:: EXERCISE INSTRUCTIONS ::
Hunt through the entries for the word "including" and copy each line in which it appears.

Records from a data collection:
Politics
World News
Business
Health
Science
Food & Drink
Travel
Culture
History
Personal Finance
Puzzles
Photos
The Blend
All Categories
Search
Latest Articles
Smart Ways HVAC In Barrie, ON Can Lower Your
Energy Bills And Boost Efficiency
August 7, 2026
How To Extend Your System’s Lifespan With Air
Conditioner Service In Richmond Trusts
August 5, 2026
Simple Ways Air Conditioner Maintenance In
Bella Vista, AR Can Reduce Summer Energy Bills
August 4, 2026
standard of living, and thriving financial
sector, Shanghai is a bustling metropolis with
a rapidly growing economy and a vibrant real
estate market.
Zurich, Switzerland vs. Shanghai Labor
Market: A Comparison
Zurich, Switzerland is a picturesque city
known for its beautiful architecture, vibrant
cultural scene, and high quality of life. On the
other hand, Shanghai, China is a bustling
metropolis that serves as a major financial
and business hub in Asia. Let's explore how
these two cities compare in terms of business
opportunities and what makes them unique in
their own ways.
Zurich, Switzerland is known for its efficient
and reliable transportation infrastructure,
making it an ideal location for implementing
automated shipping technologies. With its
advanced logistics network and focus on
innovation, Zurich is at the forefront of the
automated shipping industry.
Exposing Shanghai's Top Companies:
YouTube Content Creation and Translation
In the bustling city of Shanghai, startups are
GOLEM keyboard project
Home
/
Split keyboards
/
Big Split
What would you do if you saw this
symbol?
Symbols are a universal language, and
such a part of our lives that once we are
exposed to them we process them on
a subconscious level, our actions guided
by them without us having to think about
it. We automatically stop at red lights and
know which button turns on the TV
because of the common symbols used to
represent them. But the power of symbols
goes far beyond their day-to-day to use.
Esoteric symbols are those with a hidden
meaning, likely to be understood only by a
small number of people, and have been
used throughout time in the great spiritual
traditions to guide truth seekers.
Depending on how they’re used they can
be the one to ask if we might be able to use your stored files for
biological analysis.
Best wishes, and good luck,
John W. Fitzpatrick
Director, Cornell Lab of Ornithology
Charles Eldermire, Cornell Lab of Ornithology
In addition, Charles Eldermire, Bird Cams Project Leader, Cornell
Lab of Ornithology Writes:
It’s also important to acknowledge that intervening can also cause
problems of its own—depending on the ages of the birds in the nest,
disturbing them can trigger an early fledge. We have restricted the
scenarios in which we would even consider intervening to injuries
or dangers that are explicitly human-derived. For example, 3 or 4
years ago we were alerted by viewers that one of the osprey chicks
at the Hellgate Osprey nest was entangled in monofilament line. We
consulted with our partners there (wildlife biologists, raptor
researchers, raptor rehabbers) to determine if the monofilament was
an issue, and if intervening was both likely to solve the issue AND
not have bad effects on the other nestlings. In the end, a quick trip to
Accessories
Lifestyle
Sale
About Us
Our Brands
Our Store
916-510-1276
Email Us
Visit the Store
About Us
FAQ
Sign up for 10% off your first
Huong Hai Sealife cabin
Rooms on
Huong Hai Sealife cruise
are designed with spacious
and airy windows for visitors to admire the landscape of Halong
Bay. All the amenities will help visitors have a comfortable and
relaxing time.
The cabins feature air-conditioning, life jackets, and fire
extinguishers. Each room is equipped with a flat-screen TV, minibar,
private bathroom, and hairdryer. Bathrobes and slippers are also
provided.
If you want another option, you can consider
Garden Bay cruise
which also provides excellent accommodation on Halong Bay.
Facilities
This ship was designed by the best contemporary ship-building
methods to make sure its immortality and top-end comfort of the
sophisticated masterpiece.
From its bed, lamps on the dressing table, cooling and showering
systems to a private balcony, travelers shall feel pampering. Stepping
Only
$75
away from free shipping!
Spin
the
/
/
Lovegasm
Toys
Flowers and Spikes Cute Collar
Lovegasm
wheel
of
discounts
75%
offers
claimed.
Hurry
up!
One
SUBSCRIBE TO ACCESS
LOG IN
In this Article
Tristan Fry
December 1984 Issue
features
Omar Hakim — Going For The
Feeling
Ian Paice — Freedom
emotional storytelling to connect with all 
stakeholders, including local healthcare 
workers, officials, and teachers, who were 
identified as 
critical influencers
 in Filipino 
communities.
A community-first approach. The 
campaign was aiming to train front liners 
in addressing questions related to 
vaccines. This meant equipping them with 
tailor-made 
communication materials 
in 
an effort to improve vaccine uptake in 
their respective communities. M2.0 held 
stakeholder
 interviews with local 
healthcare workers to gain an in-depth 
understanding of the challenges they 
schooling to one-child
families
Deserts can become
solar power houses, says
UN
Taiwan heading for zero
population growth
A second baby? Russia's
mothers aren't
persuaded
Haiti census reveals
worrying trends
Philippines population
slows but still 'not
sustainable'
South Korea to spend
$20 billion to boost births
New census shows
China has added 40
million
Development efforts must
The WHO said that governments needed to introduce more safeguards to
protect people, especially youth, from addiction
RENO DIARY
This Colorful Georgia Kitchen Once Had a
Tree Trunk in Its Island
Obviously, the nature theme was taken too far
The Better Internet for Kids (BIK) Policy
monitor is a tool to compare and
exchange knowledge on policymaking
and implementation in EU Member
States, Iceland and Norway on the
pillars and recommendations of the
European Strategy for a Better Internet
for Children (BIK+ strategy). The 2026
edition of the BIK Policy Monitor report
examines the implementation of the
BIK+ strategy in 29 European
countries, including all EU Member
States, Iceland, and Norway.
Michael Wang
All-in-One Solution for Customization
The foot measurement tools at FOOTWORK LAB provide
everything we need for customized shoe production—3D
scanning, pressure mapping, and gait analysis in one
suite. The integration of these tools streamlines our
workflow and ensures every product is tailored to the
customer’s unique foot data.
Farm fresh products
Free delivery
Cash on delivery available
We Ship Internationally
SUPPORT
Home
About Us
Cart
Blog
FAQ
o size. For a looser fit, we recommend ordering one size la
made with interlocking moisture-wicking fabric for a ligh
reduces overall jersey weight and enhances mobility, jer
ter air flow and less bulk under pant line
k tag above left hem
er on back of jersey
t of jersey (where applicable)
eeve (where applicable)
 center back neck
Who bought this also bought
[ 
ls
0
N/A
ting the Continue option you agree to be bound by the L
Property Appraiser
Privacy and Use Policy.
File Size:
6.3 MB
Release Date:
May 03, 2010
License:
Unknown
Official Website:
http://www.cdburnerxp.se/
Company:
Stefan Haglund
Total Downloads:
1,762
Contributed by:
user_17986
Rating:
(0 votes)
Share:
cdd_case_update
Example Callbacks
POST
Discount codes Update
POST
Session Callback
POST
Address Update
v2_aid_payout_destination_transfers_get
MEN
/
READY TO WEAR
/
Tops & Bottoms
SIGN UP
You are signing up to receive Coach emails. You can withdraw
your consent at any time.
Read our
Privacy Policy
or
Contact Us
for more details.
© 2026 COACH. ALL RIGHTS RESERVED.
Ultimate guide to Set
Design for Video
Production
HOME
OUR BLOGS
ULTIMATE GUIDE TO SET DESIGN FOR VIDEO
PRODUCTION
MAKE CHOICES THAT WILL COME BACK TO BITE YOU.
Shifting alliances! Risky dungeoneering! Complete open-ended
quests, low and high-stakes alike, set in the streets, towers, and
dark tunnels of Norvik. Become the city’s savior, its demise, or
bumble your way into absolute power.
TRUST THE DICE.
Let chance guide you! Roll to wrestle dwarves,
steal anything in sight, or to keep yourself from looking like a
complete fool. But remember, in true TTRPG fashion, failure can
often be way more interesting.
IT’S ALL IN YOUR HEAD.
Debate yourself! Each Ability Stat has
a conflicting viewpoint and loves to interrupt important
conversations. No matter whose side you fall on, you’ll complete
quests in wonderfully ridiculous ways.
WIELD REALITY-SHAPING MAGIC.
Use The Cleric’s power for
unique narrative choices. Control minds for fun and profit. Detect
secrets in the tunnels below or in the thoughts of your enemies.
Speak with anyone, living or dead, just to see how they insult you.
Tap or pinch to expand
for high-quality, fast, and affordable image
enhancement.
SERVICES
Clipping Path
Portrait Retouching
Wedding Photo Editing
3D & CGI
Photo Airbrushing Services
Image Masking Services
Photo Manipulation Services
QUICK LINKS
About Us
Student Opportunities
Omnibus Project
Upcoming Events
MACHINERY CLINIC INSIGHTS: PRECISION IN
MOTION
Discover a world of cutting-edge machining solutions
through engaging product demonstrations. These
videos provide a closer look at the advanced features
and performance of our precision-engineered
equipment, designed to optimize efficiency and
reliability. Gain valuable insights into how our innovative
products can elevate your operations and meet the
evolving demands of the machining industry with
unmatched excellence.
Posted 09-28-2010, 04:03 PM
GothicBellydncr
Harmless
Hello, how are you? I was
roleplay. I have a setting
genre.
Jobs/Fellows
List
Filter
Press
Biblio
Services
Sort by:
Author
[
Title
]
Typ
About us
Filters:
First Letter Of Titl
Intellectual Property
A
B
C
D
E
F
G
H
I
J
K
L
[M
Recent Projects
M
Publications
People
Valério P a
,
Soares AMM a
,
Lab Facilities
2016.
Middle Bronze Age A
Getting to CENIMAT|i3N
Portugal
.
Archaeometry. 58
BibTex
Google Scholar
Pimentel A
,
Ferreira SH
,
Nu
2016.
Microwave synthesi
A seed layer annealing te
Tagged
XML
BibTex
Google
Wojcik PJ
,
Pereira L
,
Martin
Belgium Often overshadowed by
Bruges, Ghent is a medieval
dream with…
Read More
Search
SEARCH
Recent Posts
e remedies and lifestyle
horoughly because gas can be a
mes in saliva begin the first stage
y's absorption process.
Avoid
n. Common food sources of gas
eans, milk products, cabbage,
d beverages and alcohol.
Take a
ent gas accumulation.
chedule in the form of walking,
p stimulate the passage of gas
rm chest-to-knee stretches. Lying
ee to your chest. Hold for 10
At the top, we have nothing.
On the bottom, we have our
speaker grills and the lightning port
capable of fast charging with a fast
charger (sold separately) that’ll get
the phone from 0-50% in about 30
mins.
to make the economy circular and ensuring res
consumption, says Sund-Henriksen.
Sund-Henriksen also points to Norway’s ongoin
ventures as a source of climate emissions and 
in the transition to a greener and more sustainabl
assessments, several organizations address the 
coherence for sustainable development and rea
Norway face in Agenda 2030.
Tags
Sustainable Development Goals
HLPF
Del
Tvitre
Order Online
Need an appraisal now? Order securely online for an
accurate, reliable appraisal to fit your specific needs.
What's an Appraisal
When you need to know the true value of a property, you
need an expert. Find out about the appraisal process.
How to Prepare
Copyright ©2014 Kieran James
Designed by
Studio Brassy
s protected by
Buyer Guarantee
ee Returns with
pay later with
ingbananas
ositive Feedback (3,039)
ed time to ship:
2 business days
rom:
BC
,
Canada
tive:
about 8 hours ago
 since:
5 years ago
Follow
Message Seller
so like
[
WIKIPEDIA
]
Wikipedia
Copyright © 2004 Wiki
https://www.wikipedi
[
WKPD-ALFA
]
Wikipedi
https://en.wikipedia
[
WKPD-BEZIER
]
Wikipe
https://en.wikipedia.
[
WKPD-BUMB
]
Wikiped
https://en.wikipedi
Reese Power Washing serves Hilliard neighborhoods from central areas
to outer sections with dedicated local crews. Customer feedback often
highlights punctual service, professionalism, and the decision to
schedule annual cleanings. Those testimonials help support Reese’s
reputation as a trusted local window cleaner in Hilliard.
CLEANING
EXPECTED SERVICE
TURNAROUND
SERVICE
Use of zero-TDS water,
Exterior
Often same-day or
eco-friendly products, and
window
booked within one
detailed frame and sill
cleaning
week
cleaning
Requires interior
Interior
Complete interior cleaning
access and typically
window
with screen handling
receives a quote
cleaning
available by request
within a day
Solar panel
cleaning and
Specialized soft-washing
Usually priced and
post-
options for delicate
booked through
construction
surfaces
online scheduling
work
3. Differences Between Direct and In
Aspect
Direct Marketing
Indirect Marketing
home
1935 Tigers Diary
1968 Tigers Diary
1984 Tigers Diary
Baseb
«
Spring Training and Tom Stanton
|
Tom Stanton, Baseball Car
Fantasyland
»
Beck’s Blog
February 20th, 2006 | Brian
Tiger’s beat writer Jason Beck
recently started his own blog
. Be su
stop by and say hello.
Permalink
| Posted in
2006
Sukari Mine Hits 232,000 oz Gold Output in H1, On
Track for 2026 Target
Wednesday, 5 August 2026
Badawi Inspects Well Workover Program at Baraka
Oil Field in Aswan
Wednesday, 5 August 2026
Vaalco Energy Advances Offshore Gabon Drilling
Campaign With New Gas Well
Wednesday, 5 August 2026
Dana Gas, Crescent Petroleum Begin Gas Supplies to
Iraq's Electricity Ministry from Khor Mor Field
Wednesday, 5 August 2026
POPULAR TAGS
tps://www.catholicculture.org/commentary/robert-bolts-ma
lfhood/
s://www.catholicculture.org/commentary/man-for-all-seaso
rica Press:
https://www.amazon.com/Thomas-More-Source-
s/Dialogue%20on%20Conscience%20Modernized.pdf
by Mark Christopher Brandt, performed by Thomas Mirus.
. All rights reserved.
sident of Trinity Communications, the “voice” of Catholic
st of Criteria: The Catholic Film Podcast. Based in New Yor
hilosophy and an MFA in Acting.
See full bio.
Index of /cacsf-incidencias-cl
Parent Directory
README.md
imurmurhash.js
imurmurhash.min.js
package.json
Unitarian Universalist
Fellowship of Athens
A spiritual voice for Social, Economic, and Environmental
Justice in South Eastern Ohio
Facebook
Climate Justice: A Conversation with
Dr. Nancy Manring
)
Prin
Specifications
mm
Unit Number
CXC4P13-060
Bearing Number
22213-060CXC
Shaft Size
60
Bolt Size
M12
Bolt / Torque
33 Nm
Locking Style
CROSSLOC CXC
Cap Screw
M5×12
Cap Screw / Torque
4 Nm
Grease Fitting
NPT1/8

:: EXERCISE SOLUTION ::
stakeholders, including local healthcare 
countries, including all EU Member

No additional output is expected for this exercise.